DAK-Chef Andreas Storm rief Politik und Wissenschaft auf, die gesundheitlichen Folgen von Coronakrise und Lockdowns auf Kinder und Jugendliche zu analysieren und langfristige Konzepte zu entwickeln. Kindergesundheit müsse ein eigenes Kapitel in der Gesundheitspolitik werden. Bereits im Juni habe die Gesundheitsministerkonferenz die Einrichtung einer Enquete-Kommission dazu angeregt. Spätestens nach der Bundestagswahl gehöre das Thema Kinder- und Jugendgesundheit auf die Agenda. Auch brauche es rasch einen bundesweiten Aktionsplan, forderte Storm.

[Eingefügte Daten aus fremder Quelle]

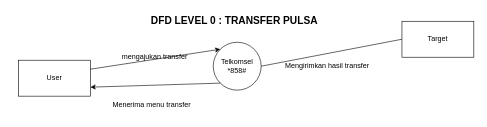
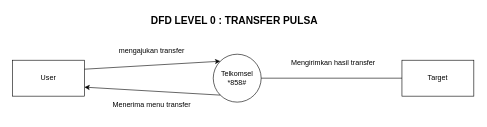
  <mxCell id="0" />
  <mxCell id="1" parent="0" />
- <mxCell id="2" value="Telkomsel&lt;br&gt;*858#" style="ellipse;whiteSpace=wrap;html=1;aspect=fixed;" vertex="1" parent="1"><mxGeometry x="355" y="70" width="80" height="80" as="geometry" /></mxCell>
- <mxCell id="3" value="User" style="rounded=0;whiteSpace=wrap;html=1;" vertex="1" parent="1"><mxGeometry x="30" y="100" width="120" height="60" as="geometry" /></mxCell>
- <mxCell id="4" value="Target" style="rounded=0;whiteSpace=wrap;html=1;" vertex="1" parent="1"><mxGeometry x="670" y="35" width="120" height="60" as="geometry" /></mxCell>
+ <mxCell id="2" value="Telkomsel&lt;br&gt;*858#" style="ellipse;whiteSpace=wrap;html=1;aspect=fixed;" vertex="1" parent="1"><mxGeometry x="355" y="90" width="80" height="80" as="geometry" /></mxCell>
+ <mxCell id="3" value="User" style="rounded=0;whiteSpace=wrap;html=1;" vertex="1" parent="1"><mxGeometry x="20" y="100" width="120" height="60" as="geometry" /></mxCell>
+ <mxCell id="4" value="Target" style="rounded=0;whiteSpace=wrap;html=1;" vertex="1" parent="1"><mxGeometry x="670" y="100" width="120" height="60" as="geometry" /></mxCell>
  <mxCell id="5" value="" style="endArrow=classic;html=1;rounded=0;exitX=1;exitY=0.25;exitDx=0;exitDy=0;entryX=0;entryY=0;entryDx=0;entryDy=0;" edge="1" parent="1" source="3" target="2"><mxGeometry width="50" height="50" relative="1" as="geometry"><mxPoint x="370" y="360" as="sourcePoint" /><mxPoint x="420" y="310" as="targetPoint" /></mxGeometry></mxCell>
  <mxCell id="6" value="" style="endArrow=none;html=1;rounded=0;entryX=0;entryY=0.5;entryDx=0;entryDy=0;exitX=1;exitY=0.5;exitDx=0;exitDy=0;" edge="1" parent="1" source="2" target="4"><mxGeometry width="50" height="50" relative="1" as="geometry"><mxPoint x="435" y="180" as="sourcePoint" /><mxPoint x="505.711" y="130" as="targetPoint" /></mxGeometry></mxCell>
  <mxCell id="7" value="" style="endArrow=classic;html=1;rounded=0;exitX=0;exitY=1;exitDx=0;exitDy=0;entryX=1;entryY=0.75;entryDx=0;entryDy=0;" edge="1" parent="1" source="2" target="3"><mxGeometry width="50" height="50" relative="1" as="geometry"><mxPoint x="284.289" y="180" as="sourcePoint" /><mxPoint x="284.289" y="130" as="targetPoint" /></mxGeometry></mxCell>
- <mxCell id="8" value="mengajukan transfer" style="text;html=1;align=center;verticalAlign=middle;resizable=0;points=[];autosize=1;strokeColor=none;fillColor=none;" vertex="1" parent="1"><mxGeometry x="182" y="80" width="150" height="30" as="geometry" /></mxCell>
+ <mxCell id="8" value="mengajukan transfer" style="text;html=1;align=center;verticalAlign=middle;resizable=0;points=[];autosize=1;strokeColor=none;fillColor=none;" vertex="1" parent="1"><mxGeometry x="177" y="70" width="150" height="30" as="geometry" /></mxCell>
  <mxCell id="9" value="Menerima menu transfer" style="text;html=1;align=center;verticalAlign=middle;resizable=0;points=[];autosize=1;strokeColor=none;fillColor=none;" vertex="1" parent="1"><mxGeometry x="162" y="160" width="180" height="30" as="geometry" /></mxCell>
- <mxCell id="10" value="Mengirimkan hasil transfer" style="text;html=1;align=center;verticalAlign=middle;resizable=0;points=[];autosize=1;strokeColor=none;fillColor=none;" vertex="1" parent="1"><mxGeometry x="450" y="95" width="190" height="30" as="geometry" /></mxCell>
+ <mxCell id="10" value="Mengirimkan hasil transfer" style="text;html=1;align=center;verticalAlign=middle;resizable=0;points=[];autosize=1;strokeColor=none;fillColor=none;" vertex="1" parent="1"><mxGeometry x="460" y="90" width="190" height="30" as="geometry" /></mxCell>
  <mxCell id="11" value="&lt;b&gt;&lt;font style=&quot;font-size: 17px;&quot;&gt;DFD LEVEL 0 : TRANSFER PULSA&lt;/font&gt;&lt;/b&gt;" style="text;html=1;align=center;verticalAlign=middle;resizable=0;points=[];autosize=1;strokeColor=none;fillColor=none;" vertex="1" parent="1"><mxGeometry x="240" y="20" width="300" height="30" as="geometry" /></mxCell>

Junge Immunsysteme geschwächt
COVID selbst spielt in den unteren Altersgruppen eher über Bande. Derzeit litten viele Kleinkinder ab zwei Jahren unter einer Erkältungswelle, sagen Fachleute. Ihr Immunsystem habe sich im vergangenen Jahr wegen der Schutzmaßnahmen nicht ausreichend entwickeln können und sei nun nicht auf die Erkältungsviren vorbereitet. „Wir erleben jetzt einen Nachholeffekt“, sagte Professor Tobias Dötsch, Präsident der Deutschen Gesellschaft für Kinder- und Jugendmedizin bei einer Pressekonferenz am Donnerstag. Tatsächlich fänden sich zurzeit mehr Kinder mit den Erkältungssymptomen in den Krankenhäusern als mit COVID.
Vor einer übereilten Impfung der unter 12-Jährigen warnte Professor Tobias Tenenbaum. Er rechne mit einer Empfehlung durch EMA, Paul-Ehrlich-Institut und Ständiger Impfkommission nicht vor 2022, sagte der Präsident der Deutschen Gesellschaft für pädiatrische Infektiologie. Man betrete an dieser Stelle Neuland.
Der Druck zu impfen sei bei dieser Altersgruppe gleichwohl nicht so hoch wie bei den über 12-Jährigen, die zum Beispiel schneller Lungenentzündungen entwickelten als die Jüngeren, sagte Tenenbaum. Gleichzeitig sei es wahrscheinlich, dass die bekannten Impfstoffe auch für die ganz jungen Kinder als „sicher und risikoarm“ eingestuft würden. Für den Verlauf der vierten Corona-Welle sei die Impfung von Kindern und Jugendlichen von sekundärer Bedeutung, betonte Tenenbaum. 3G-Modelle sollten daher nicht auf diese Altersgruppen angewendet werden.